[Stored data]
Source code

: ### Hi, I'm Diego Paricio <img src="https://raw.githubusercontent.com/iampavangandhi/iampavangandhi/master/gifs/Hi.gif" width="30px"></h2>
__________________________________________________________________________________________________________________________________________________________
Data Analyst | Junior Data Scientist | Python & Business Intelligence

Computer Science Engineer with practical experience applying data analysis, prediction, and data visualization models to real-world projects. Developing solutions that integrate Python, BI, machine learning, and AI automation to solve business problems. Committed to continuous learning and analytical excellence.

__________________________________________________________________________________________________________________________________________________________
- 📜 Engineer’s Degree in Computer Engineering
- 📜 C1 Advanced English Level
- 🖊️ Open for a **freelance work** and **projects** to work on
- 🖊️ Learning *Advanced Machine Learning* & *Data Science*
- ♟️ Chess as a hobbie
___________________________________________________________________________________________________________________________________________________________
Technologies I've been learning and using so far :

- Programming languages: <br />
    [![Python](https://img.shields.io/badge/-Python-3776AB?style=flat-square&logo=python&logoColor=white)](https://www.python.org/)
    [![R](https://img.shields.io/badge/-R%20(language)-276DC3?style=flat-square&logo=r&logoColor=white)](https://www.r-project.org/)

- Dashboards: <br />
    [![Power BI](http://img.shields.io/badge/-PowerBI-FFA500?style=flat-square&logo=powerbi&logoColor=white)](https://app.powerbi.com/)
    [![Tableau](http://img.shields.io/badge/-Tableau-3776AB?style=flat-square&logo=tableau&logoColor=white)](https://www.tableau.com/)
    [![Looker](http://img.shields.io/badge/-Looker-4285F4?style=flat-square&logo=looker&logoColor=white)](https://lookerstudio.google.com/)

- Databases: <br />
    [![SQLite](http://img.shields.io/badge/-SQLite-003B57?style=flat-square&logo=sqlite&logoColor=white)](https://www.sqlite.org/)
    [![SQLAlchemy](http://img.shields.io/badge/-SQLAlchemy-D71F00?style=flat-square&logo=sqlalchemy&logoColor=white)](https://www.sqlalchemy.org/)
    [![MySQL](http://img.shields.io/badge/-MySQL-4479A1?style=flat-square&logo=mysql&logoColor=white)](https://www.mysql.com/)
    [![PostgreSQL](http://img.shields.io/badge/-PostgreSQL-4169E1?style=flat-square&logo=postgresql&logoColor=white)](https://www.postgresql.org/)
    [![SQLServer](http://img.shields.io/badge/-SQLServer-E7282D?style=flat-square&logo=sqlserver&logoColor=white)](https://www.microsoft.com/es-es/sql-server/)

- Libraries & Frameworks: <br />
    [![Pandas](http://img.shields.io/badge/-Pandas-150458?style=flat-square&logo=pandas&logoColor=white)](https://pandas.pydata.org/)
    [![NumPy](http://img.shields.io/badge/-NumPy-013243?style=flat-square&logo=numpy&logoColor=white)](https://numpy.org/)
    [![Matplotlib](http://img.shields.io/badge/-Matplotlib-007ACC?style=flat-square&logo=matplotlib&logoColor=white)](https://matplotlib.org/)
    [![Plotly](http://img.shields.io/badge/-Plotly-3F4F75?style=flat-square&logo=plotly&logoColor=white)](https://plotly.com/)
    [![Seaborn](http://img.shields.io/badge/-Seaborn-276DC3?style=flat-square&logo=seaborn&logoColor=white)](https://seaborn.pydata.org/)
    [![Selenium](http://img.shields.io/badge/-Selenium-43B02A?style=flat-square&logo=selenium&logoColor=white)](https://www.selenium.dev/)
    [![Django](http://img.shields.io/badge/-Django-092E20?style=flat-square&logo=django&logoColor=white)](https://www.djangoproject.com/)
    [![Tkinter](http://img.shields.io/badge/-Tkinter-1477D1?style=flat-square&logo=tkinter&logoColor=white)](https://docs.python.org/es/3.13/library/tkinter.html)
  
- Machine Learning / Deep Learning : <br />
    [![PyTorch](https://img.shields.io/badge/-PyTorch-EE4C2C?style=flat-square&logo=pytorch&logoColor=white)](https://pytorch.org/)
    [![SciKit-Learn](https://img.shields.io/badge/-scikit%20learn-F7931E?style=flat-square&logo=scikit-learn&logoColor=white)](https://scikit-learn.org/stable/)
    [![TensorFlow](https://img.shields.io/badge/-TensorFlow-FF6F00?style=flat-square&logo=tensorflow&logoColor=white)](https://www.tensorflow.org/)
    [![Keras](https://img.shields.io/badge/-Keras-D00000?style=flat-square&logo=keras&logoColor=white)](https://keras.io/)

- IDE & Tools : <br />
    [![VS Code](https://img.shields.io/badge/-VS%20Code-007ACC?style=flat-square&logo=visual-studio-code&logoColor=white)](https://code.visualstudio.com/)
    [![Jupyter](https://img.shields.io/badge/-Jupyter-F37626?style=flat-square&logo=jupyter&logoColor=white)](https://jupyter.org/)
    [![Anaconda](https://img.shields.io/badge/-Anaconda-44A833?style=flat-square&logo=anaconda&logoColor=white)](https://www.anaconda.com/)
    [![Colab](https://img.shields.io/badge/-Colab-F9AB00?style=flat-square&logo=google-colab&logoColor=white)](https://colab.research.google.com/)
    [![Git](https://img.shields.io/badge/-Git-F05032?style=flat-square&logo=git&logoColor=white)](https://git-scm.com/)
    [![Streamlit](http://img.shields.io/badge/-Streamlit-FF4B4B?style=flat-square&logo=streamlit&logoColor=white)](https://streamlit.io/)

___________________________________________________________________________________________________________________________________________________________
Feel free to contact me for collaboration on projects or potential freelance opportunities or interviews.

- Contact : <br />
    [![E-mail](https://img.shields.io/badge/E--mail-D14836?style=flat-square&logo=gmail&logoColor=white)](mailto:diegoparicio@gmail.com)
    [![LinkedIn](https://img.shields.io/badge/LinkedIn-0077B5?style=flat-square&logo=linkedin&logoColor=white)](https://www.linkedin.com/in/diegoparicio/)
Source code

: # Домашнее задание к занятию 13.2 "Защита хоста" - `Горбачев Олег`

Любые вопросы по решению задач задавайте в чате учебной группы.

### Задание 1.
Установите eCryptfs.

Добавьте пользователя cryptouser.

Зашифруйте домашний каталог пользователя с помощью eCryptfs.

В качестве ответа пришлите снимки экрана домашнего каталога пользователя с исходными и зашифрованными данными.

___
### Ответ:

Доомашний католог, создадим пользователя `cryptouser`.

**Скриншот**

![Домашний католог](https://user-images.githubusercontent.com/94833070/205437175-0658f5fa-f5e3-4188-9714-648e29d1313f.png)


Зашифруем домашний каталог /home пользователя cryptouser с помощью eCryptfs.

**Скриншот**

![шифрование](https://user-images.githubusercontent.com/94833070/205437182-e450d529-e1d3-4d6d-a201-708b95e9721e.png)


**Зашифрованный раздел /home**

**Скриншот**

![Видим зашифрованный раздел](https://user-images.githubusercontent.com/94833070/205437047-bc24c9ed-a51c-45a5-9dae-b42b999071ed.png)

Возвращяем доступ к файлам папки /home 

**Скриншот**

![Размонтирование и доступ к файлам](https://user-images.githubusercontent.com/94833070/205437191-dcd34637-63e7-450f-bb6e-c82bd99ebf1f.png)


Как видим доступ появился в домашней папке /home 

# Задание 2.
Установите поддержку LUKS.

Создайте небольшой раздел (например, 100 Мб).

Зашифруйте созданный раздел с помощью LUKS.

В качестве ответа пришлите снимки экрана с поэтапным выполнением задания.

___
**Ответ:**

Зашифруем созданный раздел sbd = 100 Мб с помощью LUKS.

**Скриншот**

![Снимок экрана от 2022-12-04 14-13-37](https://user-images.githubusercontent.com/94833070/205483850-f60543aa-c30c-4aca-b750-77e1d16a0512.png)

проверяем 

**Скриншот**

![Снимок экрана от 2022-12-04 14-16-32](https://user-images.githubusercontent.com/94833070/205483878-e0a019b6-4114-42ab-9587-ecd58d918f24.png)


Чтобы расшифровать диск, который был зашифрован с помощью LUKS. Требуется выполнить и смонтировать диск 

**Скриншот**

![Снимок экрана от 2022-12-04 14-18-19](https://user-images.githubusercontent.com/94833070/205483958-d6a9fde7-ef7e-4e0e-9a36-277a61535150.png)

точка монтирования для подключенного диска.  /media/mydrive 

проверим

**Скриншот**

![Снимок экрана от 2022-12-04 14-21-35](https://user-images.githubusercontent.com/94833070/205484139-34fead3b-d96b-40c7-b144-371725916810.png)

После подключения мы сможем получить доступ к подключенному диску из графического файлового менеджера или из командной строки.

Instructions to follow |
Pick out every line above that contains the string "ответа" and copy each of those lines in full. Letter case counts when matching.

Answer to the problem |
В качестве ответа пришлите снимки экрана домашнего каталога пользователя с исходными и зашифрованными данными.
В качестве ответа пришлите снимки экрана с поэтапным выполнением задания.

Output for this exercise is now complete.